L'artista ha dichiarato che la relazione con voi curatori, nella costruzione del progetto, è stata molto armonica, che "non ha mai sentito un no" da parte vostra. Secondo voi è stato un incontro particolarmente felice o è la struttura del Pirelli HangarBicocca a offrire la possibilità di una programmazione equilibrata e rilassata nei tempi e nei modi?

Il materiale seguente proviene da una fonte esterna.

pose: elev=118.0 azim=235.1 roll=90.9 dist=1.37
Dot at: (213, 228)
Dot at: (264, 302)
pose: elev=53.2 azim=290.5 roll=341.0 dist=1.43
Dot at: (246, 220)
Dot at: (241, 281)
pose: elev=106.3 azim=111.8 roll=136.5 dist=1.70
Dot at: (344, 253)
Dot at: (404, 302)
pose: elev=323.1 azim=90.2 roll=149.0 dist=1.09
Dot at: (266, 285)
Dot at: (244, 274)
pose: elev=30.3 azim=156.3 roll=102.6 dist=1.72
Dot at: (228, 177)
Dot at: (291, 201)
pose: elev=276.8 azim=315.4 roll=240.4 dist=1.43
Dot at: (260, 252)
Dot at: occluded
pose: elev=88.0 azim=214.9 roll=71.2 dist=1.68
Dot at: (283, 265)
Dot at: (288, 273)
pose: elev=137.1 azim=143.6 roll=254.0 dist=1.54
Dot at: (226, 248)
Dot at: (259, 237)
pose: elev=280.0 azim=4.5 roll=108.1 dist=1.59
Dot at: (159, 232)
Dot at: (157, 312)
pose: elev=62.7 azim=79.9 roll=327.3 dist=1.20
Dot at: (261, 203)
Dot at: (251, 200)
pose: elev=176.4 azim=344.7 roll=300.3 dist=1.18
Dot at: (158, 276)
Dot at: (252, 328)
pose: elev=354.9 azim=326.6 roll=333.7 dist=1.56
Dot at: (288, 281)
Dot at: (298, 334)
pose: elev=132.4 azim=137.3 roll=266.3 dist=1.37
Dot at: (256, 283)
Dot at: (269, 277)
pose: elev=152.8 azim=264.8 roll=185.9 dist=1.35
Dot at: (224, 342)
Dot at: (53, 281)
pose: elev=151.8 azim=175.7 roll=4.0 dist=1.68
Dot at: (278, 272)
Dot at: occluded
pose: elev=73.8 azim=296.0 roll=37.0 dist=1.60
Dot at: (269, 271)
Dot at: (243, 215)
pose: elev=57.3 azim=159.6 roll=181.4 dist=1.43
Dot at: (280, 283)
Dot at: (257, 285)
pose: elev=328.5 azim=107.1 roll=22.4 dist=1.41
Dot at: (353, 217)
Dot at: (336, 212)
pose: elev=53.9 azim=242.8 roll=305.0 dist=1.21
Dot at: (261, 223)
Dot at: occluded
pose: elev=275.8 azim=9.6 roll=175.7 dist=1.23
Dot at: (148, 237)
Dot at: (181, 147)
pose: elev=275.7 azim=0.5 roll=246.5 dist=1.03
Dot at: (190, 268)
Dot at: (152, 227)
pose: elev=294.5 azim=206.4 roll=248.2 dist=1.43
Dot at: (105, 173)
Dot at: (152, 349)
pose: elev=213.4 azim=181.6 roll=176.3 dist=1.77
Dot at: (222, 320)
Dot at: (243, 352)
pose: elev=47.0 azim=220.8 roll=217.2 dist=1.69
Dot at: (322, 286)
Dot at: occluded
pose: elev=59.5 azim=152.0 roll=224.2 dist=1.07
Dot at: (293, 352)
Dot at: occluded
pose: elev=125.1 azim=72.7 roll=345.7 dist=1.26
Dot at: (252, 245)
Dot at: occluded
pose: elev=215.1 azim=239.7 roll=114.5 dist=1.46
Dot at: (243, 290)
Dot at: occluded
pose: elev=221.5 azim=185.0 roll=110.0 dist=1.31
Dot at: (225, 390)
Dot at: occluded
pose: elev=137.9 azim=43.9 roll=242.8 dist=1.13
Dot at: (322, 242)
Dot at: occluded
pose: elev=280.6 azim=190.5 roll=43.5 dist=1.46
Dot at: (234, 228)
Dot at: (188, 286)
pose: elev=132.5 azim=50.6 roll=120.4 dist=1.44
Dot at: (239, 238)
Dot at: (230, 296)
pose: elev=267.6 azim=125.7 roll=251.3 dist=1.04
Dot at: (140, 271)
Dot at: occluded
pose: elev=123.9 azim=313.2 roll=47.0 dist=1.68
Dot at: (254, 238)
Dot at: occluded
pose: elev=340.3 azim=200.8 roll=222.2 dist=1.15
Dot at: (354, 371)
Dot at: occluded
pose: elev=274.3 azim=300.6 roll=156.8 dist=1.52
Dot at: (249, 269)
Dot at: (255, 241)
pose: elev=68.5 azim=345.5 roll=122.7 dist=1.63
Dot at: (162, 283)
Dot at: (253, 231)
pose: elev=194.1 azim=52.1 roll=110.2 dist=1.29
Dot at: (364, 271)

Pirelli HangarBicocca e tutte le persone che ne fanno parte hanno da sempre una grande flessibilità e una capacità di adattarsi alle esigenze di ogni progetto, ciò si manifesta nella creazione di un ambiente professionale e informale, in cui si cerca di trasmettere entusiasmo a tutte le figure che contribuiscono alla realizzazione della mostra. Ciò arriva anche all’artista e si ripercuote anche sullo spazio. Uno degli aspetti più delicati del fare una mostra è la costruzione di un rapporto e con Daniel abbiamo vissuto momenti molto genuini: la sera in cui abbiamo chiuso l’allestimento della mostra, ci siamo ritrovati tutti insieme e non riuscivamo a smettere di ridere!

Quali sono state le maggiori complicazioni nella realizzazione? E le scelte più brillanti?

Phantom Architecture, concepita appositamente per questo progetto è stata senz’altro la scelta al contempo più complessa e sorprendente. Realizzata in tessuto bianco trasparente, nelle sue forme curve si contrappone agli elementi compositivi dello spazio espositivo trasformandolo in un’ambiente avvolgente e contemporaneamente rarefatto in cui le opere e i visitatori sono messi sullo stesso livello. Durante i diversi momenti della giornata la luce naturale, contribuisce a esaltare i volumi e gli andamenti curvi. Come delle membrane semi-trasparenti l’intera mostra è caratterizzata da una visione d’insieme sin dal primo sguardo ma anche da esperienze più intime, come nel caso degli ologrammi oppure in Elegancia y Renuncia dove l’incisione geometrica di una foglia fa trasparire dei raggi di luce.

A dispetto della leggerezza degli ambienti dei questa mostra e della delicatezza del registro utilizzato dall'artista nelle opere, Daniel Steegmann ha denunciato in toni molto accesi la devastazione dell'ambiente e le responsabilità non solo del presente governo brasiliano, ma anche delle politiche di estrazione operate dal sistema capitalista. Come emerge secondo voi questa focosità dall'opera dell'artista?

La poetica di Daniel è formata da rimandi di forme e riflessioni che generano connessioni temporali e spaziali che tessono trame di significati, e questo è un modo sottile di far riflettere il visitatore su questioni impellenti per ripensare alla società e al suo rapporto con la natura.